1. Pack a list of variable-length arrays

seqs = [np.random.randn(n, 4).astype(np.float32) for n in [3, 5, 2]]
arr = scree.pack(seqs)

scree.pack works for NumPy, PyTorch tensors, or MLX arrays. The backend of the first array determines the backend of the result.

import torch
seqs_t = [torch.randn(n, 4) for n in [3, 5, 2]]
arr_t = scree.pack(seqs_t)
# arr_t.values is a torch.Tensor; arr_t.offsets is a torch.Tensor

import mlx.core as mx
seqs_m = [mx.random.normal((n, 4)) for n in [3, 5, 2]]
arr_m = scree.pack(seqs_m)
# arr_m.values is an mlx.core.array

2. Bridge to/from your existing pipeline

import scree.bridges as bridges

# Coming from HuggingFace Transformers
arr = bridges.from_hf_padded(hidden_states, attention_mask)

# Going to HuggingFace
hidden_states, attention_mask = bridges.to_hf_padded(arr)

# Coming from FlashAttention — cu_seqlens IS the offsets format, zero-copy
arr = scree.from_cu_seqlens(values, cu_seqlens)

# Going to PyTorch's jagged NestedTensor
nt = bridges.to_torch_nested(arr)

# Cross-framework via DLPack
arr_torch = bridges.to_torch(arr_numpy)
arr_numpy = bridges.to_numpy(arr_torch)

See bridges.md for the full migration cookbook.

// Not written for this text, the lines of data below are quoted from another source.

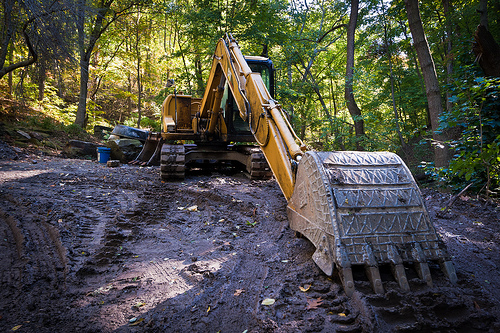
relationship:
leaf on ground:
[459, 190, 469, 197] [6, 141, 495, 331]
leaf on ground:
[234, 287, 248, 297] [22, 160, 467, 331]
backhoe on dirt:
[159, 32, 457, 297] [5, 150, 496, 329]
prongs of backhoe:
[334, 260, 459, 295] [159, 32, 457, 297]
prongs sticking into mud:
[334, 260, 459, 295] [3, 151, 494, 324]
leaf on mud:
[258, 297, 274, 307] [3, 151, 494, 324]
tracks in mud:
[3, 189, 108, 275] [3, 151, 494, 324]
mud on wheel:
[167, 144, 176, 179] [157, 143, 186, 182]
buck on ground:
[95, 145, 110, 162] [6, 141, 495, 331]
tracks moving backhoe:
[160, 140, 273, 184] [157, 33, 456, 293]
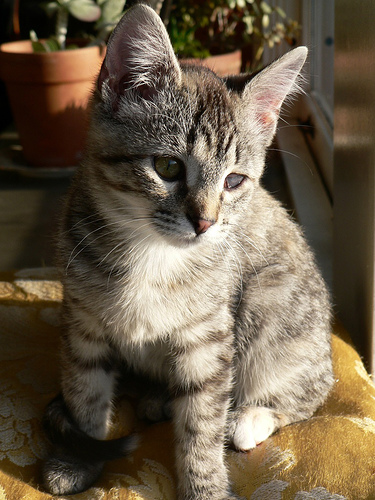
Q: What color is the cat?
A: Black, Gray and White.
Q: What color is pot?
A: Brown.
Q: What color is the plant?
A: Green.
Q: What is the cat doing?
A: Sitting down.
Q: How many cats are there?
A: One.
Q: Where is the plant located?
A: Behind the cat.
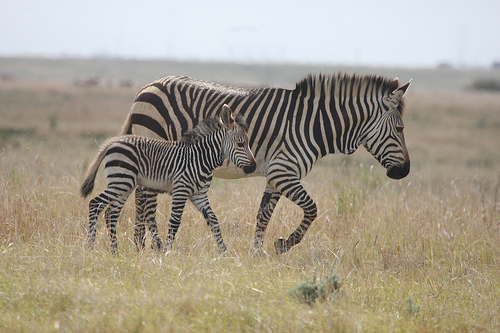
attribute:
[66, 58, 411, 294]
zebra — mare, baby, adult, foal, female, leg, head, tail, nose, walk, ear, beautiful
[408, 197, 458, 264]
grass — tall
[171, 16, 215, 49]
sky — back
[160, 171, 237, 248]
leg — raised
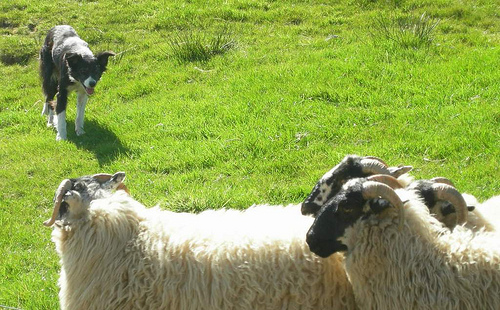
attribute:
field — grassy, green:
[108, 2, 494, 182]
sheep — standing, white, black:
[42, 166, 341, 308]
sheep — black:
[304, 172, 498, 300]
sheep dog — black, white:
[36, 22, 116, 144]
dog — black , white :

3. Run a varlen kernel on a scree.Array

from scree.kernels.reference import varlen_attention, varlen_layernorm, varlen_softmax

# q, k, v are scree.Arrays with the same offsets (same batch structure).
# Each sequence attends only to itself — no cross-sequence attention.
out = varlen_attention(q, k, v, causal=True)

# Layernorm over the last (feature) dim. Per-token; no cross-row interaction.
y = varlen_layernorm(arr, eps=1e-5)

# Softmax along the ragged dim — per-sequence softmax, not global.
p = varlen_softmax(scores)

The reference kernels in scree.kernels.reference are slow Python implementations. They exist as the ground truth used in CI tests of the optimized Triton kernels. For GPU speed, use scree.kernels.triton.varlen_attention_triton (CUDA-only).

Five-line memory-savings demo

import numpy as np, scree
from scree.bridges import to_hf_padded
seqs = [np.random.randn(n, 4096).astype(np.float32) for n in [128, 256, 768, 64, 1024]]
arr = scree.pack(seqs)
padded, mask = to_hf_padded(arr)
print(f"scree:  {(arr.values.nbytes + arr.offsets.nbytes) / 1e6:.1f} MB")
print(f"padded: {(padded.nbytes + mask.nbytes) / 1e6:.1f} MB")
# scree:  36.9 MB
# padded: 84.0 MB   (55% wasted on padding tokens)